YOUR INSTRUCTIONS: Please return all lines of the data below containing the string "drogas".

━━━━━━━━

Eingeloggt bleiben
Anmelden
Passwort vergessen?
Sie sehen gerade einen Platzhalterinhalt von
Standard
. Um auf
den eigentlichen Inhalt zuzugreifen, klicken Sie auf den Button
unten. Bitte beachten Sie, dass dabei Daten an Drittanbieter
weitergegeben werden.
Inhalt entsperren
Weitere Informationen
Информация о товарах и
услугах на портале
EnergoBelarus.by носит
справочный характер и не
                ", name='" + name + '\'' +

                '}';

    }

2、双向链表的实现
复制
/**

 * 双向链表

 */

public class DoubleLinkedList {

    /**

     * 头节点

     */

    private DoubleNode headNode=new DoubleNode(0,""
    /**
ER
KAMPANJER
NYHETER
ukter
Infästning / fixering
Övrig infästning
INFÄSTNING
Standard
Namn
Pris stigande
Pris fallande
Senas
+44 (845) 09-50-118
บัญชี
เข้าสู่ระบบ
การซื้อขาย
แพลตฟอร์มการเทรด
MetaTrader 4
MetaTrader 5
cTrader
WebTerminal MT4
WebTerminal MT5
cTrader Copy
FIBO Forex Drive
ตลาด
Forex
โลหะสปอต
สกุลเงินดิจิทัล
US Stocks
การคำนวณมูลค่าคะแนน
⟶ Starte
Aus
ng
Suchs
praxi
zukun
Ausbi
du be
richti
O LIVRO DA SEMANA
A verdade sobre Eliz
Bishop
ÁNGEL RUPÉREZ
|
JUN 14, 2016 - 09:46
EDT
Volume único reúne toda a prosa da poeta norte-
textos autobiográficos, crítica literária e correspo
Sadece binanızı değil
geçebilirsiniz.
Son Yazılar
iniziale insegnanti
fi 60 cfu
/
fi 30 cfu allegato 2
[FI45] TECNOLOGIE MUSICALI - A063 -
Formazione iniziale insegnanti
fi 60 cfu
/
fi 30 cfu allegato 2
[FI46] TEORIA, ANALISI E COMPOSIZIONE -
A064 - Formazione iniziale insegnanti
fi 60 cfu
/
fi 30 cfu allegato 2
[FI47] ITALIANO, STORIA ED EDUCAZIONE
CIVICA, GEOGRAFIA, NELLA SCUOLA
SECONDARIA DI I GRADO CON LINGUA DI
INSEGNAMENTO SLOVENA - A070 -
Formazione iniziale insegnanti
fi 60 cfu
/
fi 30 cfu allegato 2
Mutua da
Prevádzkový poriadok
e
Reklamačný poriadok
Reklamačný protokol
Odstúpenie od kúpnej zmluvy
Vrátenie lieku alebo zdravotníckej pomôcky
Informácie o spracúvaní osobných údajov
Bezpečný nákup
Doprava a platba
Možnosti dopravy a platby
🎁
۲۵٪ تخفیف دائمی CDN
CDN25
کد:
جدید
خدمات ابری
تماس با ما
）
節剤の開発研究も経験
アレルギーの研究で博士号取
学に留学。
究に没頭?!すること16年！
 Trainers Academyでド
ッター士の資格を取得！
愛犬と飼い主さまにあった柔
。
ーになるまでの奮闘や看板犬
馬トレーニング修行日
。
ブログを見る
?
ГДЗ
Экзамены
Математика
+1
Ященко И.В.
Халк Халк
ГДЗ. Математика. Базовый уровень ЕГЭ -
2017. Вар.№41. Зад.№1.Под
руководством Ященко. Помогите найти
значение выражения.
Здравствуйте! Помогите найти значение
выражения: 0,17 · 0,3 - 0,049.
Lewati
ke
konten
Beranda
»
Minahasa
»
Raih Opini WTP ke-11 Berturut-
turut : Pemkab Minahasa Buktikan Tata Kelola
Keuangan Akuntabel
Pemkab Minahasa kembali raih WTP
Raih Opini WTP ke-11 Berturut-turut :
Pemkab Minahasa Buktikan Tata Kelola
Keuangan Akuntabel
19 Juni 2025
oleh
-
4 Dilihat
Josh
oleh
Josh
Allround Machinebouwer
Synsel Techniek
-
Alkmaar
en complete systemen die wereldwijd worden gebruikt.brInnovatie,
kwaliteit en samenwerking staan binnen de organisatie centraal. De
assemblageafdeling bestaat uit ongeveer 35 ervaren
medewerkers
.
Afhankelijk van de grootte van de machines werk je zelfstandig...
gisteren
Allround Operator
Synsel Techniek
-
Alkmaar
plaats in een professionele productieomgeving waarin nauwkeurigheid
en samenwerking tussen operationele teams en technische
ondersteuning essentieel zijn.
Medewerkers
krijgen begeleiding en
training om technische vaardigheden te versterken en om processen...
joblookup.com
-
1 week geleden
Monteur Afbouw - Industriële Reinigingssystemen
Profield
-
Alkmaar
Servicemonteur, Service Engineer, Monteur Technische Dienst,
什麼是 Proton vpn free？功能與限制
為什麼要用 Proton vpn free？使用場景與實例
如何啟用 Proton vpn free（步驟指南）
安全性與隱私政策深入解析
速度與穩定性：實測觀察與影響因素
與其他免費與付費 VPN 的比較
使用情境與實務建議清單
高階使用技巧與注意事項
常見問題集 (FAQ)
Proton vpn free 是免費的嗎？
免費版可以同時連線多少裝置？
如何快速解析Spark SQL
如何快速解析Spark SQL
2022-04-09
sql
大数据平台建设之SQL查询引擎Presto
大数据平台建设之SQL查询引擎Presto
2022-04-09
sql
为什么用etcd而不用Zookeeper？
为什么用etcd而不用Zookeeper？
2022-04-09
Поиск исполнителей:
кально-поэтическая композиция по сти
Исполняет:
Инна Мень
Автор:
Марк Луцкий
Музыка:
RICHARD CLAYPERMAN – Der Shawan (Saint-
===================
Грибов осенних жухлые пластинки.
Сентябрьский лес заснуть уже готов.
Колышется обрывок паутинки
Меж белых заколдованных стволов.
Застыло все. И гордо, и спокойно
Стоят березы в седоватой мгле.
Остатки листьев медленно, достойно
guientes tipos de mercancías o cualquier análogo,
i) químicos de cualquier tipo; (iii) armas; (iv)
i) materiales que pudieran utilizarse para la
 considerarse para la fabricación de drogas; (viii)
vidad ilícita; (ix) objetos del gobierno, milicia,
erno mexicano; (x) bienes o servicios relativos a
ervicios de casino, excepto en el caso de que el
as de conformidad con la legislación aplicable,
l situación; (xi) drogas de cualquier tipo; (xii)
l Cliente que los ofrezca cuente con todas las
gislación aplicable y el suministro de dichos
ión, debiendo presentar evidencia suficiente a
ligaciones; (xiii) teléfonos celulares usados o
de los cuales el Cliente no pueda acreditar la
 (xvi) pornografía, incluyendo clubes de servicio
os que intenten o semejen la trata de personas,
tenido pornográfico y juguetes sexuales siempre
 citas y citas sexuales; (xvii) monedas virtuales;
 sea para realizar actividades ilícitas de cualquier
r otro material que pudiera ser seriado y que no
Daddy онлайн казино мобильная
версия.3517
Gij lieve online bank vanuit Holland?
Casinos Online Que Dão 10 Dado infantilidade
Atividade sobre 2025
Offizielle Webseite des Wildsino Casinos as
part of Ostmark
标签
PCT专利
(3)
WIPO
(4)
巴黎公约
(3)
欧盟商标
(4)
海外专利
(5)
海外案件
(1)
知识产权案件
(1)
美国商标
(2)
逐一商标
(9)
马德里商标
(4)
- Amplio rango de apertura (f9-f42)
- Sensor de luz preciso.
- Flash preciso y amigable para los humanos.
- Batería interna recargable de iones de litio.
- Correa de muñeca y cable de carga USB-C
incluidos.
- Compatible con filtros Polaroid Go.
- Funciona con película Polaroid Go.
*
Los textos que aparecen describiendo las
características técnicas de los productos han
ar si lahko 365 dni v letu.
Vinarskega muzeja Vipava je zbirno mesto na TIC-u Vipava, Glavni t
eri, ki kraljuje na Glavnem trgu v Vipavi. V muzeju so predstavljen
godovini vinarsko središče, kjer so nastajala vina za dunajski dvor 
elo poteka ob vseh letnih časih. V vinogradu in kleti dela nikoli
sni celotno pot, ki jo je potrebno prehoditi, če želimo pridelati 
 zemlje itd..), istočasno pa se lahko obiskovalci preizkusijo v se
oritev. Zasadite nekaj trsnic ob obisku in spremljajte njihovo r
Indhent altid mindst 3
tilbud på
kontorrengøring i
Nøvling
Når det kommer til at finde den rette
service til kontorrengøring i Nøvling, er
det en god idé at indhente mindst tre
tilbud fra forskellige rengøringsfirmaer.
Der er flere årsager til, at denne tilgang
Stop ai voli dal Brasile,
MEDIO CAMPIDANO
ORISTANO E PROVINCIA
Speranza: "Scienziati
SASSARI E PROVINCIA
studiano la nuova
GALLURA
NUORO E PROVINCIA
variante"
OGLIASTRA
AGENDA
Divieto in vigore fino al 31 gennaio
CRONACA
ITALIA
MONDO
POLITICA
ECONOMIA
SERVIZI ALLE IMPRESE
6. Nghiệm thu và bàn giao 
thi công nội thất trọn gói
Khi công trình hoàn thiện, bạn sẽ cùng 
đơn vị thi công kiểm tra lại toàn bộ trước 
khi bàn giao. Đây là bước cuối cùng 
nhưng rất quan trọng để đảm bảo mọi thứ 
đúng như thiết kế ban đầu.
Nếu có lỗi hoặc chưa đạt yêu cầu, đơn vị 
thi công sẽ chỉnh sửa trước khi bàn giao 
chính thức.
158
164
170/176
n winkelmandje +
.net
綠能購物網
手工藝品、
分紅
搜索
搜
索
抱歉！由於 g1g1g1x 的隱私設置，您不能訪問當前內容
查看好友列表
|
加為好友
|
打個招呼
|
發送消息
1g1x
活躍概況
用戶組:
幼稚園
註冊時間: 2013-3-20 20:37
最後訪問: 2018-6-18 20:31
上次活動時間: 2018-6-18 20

━━━━━━━━

REPLY TO THE EXERCISE:
 considerarse para la fabricación de drogas; (viii)
l situación; (xi) drogas de cualquier tipo; (xii)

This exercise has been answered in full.